Step 2:  Fail to Understand- Yes, I was speaking English in a moment that I probably could have handled perfectly well in Spanish, but let's be frank: "I'm approved.  Where's my visa?" is not a terribly complex concept.  Nonetheless, sleepy Spaniard followed my brief story with "So... I don't understand why you're calling."

Step 3: Comprehend and Divert- After another short explanation, sleepy Spaniard asks "So you've been approved but your visa has not been issued?"  Apparently "issued" was the keyword of consular parlance that I'd failed to utilize, but overjoyed that he'd finally grasped my problem, hoping for a solution, I confirmed his theory.  "Please hold."

At this point, sleepy Spaniard had achieved what I like to call "optimal obstruction."  Not only had he avoided giving me any useful piece of information, but he'd done so with as few words and in as little time as possible.  Well played, sir!

We continue to part 2 of the lesson, this one taught by a more awake and decidedly angrier lady that I shall affectionately call Irritated Isabel.

Step 1: Say "Hello" with the least friendly tone possible- This one is rather self-explanatory, and suffice it to say, Isabel was a MASTER.

Step 2: Sigh and cut off the caller's story-  Though I was clever enough to differentiate between "approve" and "issue" this time, my clarity seemed to have the opposite of its intended effect.  It only further frustrated our dear Isabel, who evidently had been on edge all morning, waiting to pounce.  After a laborious sigh, she stopped me.  "Your name?"

Step 3: Raise voice-  "Sir, your visa has not been sent yet!"  This, I'd believed, was apparent.  However, Irritated Isabel felt that it was a vital enough detail to be delivered several decibels higher than the previous conversation.  I calmly asked her when it might be sent, and if I was correct in my understanding that it had already been approved.

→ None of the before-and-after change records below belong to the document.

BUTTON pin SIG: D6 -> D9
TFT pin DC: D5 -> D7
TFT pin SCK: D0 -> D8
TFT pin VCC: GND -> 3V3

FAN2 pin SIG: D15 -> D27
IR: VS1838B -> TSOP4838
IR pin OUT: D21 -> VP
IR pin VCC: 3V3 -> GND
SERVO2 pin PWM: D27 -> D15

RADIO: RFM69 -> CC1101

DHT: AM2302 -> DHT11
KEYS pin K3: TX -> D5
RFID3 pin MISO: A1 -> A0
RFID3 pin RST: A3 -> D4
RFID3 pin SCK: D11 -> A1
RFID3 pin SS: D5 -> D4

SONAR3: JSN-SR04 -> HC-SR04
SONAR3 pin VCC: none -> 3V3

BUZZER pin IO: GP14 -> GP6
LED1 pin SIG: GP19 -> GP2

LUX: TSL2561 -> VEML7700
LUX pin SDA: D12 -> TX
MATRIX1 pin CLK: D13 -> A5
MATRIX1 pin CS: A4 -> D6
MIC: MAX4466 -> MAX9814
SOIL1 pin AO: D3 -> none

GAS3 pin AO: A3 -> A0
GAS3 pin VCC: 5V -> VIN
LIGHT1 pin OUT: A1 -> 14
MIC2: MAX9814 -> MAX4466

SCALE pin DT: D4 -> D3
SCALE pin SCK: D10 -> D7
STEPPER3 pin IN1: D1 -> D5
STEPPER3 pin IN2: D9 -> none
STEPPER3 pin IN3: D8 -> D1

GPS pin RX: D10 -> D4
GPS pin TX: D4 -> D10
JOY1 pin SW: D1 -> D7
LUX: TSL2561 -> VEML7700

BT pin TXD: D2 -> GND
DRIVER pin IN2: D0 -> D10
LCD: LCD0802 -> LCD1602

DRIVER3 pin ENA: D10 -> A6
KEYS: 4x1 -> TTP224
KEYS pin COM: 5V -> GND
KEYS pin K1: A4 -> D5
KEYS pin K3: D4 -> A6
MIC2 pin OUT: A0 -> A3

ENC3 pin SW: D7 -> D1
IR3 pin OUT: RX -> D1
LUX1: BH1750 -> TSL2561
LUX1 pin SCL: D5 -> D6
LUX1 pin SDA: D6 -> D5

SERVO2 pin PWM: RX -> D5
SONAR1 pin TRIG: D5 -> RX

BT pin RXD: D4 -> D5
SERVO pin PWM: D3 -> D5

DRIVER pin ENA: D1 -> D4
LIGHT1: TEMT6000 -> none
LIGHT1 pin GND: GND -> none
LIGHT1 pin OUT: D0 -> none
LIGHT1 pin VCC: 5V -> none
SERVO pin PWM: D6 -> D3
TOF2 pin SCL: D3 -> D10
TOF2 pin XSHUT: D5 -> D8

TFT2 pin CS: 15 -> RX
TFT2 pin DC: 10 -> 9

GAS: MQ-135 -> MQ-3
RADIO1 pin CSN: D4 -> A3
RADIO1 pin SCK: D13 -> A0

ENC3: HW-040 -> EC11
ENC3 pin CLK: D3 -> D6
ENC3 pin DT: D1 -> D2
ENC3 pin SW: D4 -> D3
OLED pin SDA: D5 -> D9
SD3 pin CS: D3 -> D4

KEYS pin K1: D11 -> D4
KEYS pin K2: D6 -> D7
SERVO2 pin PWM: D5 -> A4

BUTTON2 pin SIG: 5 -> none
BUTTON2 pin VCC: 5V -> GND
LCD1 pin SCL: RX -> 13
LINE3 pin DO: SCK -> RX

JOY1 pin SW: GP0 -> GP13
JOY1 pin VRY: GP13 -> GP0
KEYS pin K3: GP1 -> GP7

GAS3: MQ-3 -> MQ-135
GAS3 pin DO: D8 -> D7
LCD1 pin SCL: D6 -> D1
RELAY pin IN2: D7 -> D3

Step 4: Avoid question, repeat "exception" as many times as possible-  I thought my previous phone calls had set a record for repetitions of "exception," but I was sorely mistaken.  Isabel made the previous woman look like an amateur.  It would appear, given her monologue, that the consulate's decision to allow applicants to complete the visa process via mail without coming in person, was actually a trick so that they could find out which applicants they hate.  The whole "putting the visa into the pre-addressed, pre-paid envelope" step is extremely taxing, after all.

Step 5: Yell-  This is the final and most important step.  After I pointed out that I'd included a prepaid envelope in which to return my visa, Isabel broke.  "SIR, THIS ISSUING PROCESS CAN TAKE MORE THAN THREE WEEKS.  YOU ONLY SENT IN YOUR VISA IN MID-JULY.  MAYBE YOU SHOULD WAIT A FEW WEEKS BEFORE YOU CALL AGAIN, AND IF YOU NEED IT SO BADLY YOU CAN COME GET IT IN PERSON AND YOU'LL HAVE IT THE SAME DAY!"  At this moment, I figured that pointing out that Fulbright had requested that they expedite our process was a poor choice.  Even poorer would be pointing out the absurdity inherent in the fact that they can issue it within hours if I come in person, but can't put it in an envelope when I call.  So the phone call ended with a curt goodbye.

While I value the how-to lesson, I was not in a terribly good mood for the rest of the day.

When I get to Spain, I will remedy this with one of God's gifts to man:  churros con chocolate.